Prove that : tan² A + cot² A + 2 = sec² A. cosec² A

To prove:

tan² A + cot² A + 2 = sec² A. cosec² A

Solving L.H.S. of the above equation :

$\phantom{\Rightarrow} \text{tan}^2 A + \text{cot}^2 A + 2 \\[1em] \Rightarrow \dfrac{\text{sin}^2 A}{\text{cos}^2 A} + \dfrac{\text{cos}^2 A}{\text{sin}^2 A} + 2 \\[1em] \Rightarrow \dfrac{\text{sin}^4 A + \text{cos}^4 A + \text{2 sin}^2 A \text{ cos}^2 A}{\text{sin}^2 A\text{ cos}^2 A} \\[1em] \Rightarrow \dfrac{(\text{sin}^2 A + \text{cos}^2 A)^2}{\text{sin}^2 A \text{ cos}^2 A} \\[1em] \Rightarrow \dfrac{(1)^2}{\text{sin}^2 A \text{ cos}^2 A} \\[1em] \Rightarrow \dfrac{1}{\text{sin}^2 A} \times \dfrac{1}{\text{cos}^2 A} \\[1em] \Rightarrow \text{cosec}^2 A. \text{ sec}^2 A.$

Since, L.H.S. = R.H.S.

Hence, proved that tan² A + cot² A + 2 = sec² A. cosec² A

▶ _Extracted entries_
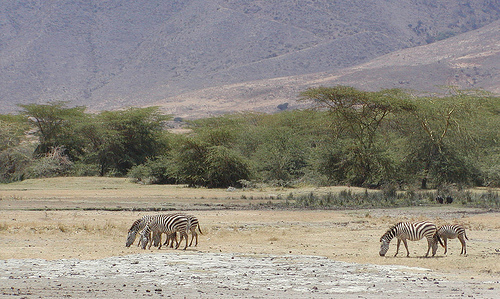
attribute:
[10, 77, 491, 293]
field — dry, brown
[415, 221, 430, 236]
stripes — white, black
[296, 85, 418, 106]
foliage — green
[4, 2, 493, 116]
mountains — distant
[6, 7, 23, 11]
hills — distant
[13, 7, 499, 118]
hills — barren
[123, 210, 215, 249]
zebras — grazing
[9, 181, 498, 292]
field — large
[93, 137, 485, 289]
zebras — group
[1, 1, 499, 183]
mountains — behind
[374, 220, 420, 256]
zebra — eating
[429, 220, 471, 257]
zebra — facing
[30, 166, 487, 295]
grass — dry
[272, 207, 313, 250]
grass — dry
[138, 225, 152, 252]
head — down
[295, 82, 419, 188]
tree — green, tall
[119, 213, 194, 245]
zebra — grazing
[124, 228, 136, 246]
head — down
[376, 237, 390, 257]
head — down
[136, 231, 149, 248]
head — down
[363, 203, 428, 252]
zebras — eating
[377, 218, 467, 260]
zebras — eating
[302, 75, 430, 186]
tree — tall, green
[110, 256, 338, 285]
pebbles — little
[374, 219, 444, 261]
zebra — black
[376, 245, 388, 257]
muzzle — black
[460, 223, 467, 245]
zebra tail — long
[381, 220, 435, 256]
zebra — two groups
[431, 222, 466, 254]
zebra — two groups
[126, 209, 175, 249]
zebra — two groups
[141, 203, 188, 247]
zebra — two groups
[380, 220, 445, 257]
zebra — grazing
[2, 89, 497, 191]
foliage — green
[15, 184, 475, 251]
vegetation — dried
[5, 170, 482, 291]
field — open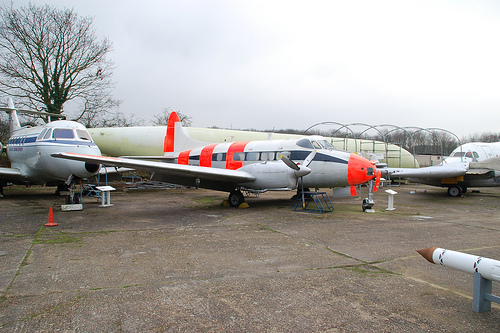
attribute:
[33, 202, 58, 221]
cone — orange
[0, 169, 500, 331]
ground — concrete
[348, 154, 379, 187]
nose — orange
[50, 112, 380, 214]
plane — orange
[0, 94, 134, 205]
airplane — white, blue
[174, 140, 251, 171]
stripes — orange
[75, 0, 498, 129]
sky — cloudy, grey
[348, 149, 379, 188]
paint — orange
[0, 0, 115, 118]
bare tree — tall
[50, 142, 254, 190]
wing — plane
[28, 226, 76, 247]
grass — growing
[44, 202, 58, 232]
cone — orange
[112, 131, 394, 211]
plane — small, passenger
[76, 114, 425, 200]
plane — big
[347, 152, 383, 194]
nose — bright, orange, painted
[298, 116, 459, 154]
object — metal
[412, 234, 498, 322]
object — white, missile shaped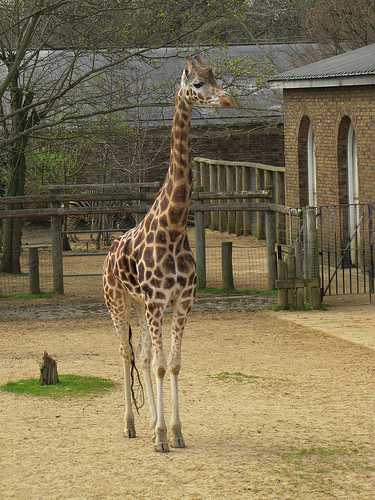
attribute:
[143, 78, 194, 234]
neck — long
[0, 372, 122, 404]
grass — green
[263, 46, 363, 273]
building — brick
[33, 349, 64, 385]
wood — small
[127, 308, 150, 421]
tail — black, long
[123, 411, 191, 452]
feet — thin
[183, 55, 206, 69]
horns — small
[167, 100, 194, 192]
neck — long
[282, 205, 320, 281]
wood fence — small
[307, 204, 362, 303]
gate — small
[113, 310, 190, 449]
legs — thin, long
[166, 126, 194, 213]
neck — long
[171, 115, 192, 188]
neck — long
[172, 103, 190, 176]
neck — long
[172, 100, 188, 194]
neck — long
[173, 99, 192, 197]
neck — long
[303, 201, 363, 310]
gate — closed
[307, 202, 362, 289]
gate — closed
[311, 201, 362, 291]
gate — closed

▶ _Short problem_
Summarize the trigonometric identity proof in two sentences.

▶ _Solution for this exercise_
The left side, tan² A + cot² A + 2, is rewritten in terms of sine and cosine and combined into the fraction (sin² A + cos² A)² over sin² A cos² A, whose numerator reduces to 1. The result, 1/sin² A × 1/cos² A, equals cosec² A. sec² A, so L.H.S. = R.H.S. and tan² A + cot² A + 2 = sec² A. cosec² A is proved.